====== Data

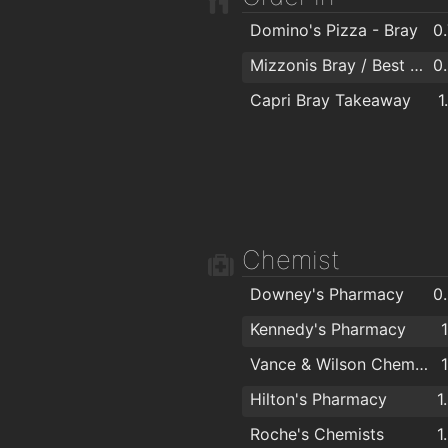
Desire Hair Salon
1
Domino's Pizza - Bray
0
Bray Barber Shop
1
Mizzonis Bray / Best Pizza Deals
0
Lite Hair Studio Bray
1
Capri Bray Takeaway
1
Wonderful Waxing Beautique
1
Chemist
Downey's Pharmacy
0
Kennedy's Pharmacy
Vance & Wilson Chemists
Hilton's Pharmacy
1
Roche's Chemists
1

============
====== Data

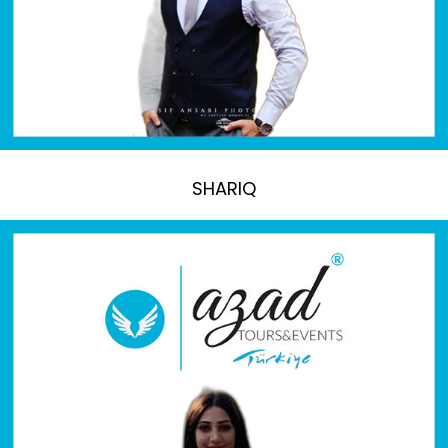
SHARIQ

============

__Problem__: Reproduce each line from the data that has "Pharmacy" in it.

__Response to the exercise__:
Downey's Pharmacy
Kennedy's Pharmacy
Hilton's Pharmacy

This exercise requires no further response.